Nearly a third of Michigan roadways were in poor condition in 2008, according to a statewide transportation report released this week.
The report evaluated federal-aid eligible roads, which consist of most major thoroughfares in Michigan.
Keith Ledbetter, Director of Legislative Affairs for the Michigan Infrastructure and Transportation Association, said some of the worst roads are in the northern part of the state.
He says some of the worst roads are in the northern part of the state.
"Eight of the top 10 counties in the state, in terms of percentage of poor roads, was in northern Michigan or the UP," said Ledbetter.
Overall, 32 percent of federal aid eligible roads were in poor condition last year. That's up from 25 percent of roads in 2007.
According to Ledbetter, the picture gets even worse when local roads are factored in.

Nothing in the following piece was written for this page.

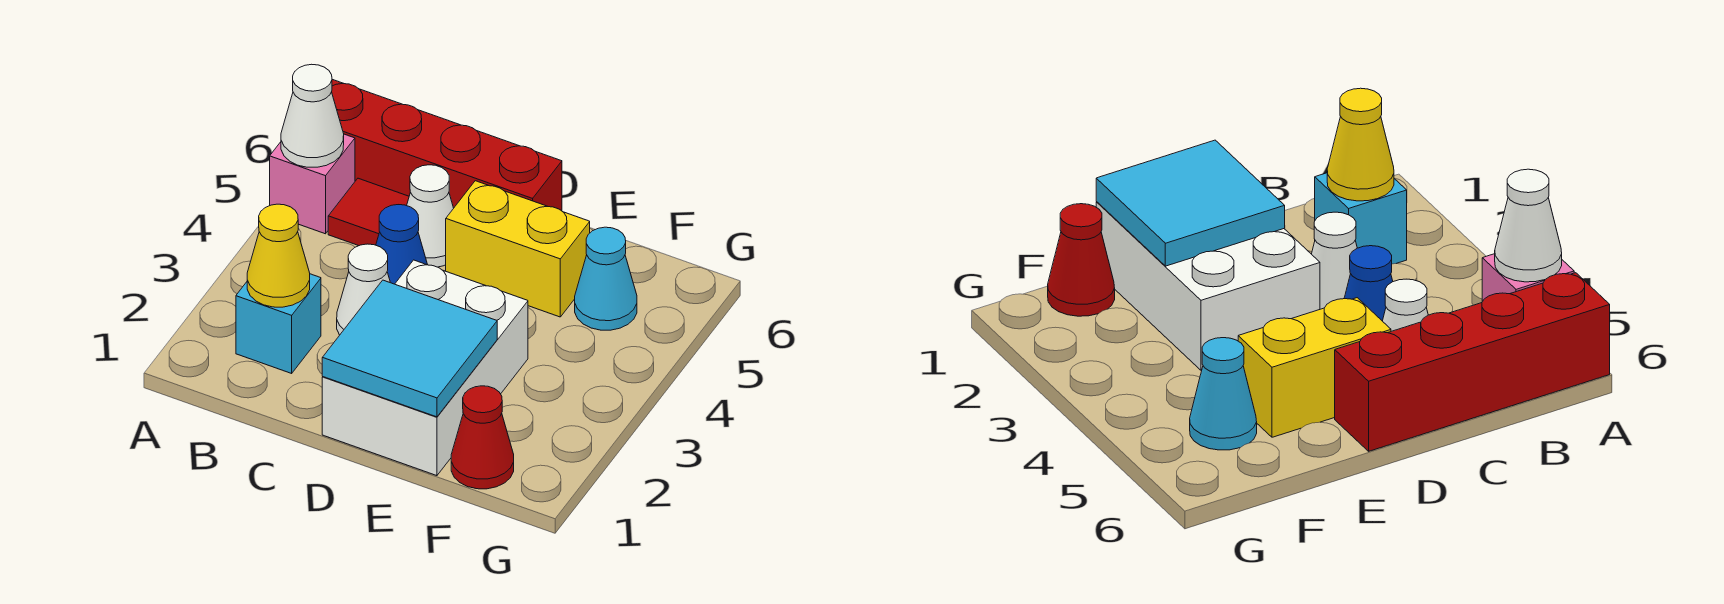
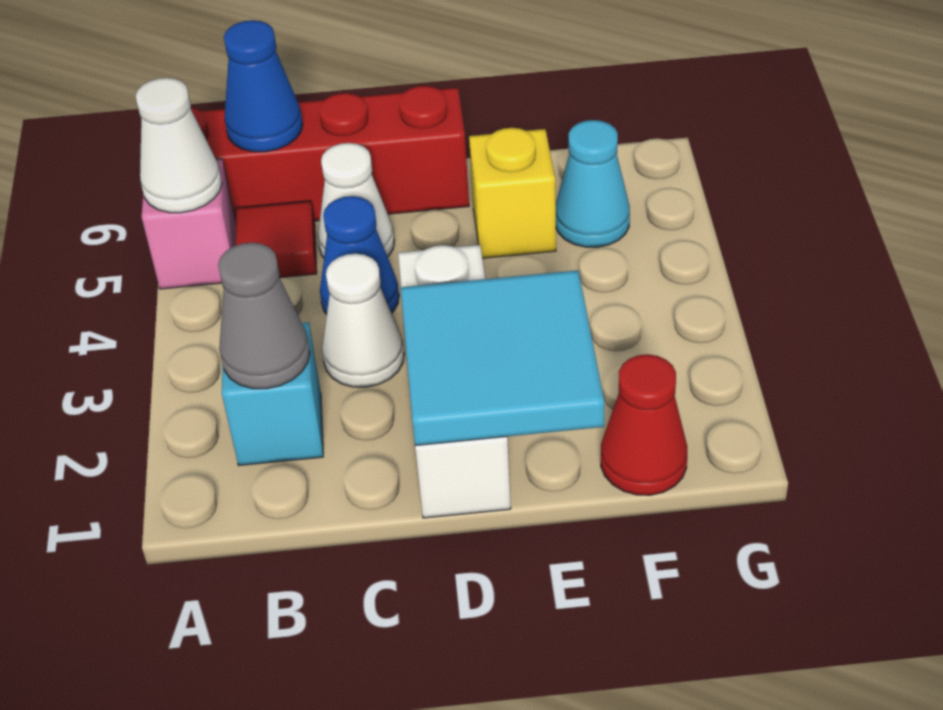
yellow cone B2 level 2 -> grey cone B2 level 2
none -> blue cone B6 level 2
white brick D1:E3 level 1 -> white brick D1:D3 level 1
yellow brick D5:E5 level 1 -> yellow brick E5 level 1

"Local roads are doing far worse than even on the federal aid system," he said. "And so, when we say that a community, for example, has 100 miles of bad road on the federal aid system, it probably means they have closer to 200 miles of bad roads."
Some of the state's worst roads are in Genesee County, where more than 1,200 miles of roads are in poor condition. Within Genesee County, Flint has 165 miles of roadway in poor condition. Mt. Morris Township has 114 miles of poor quality roads.
Some of the state's best roads are in northwest Michigan's Antrim County, where only 5 percent of roads are in poor condition.
The Michigan Infrastructure and Transportation Association estimates it would take $7.2 billion to bring all of the state's poor or fair quality roads up to good condition.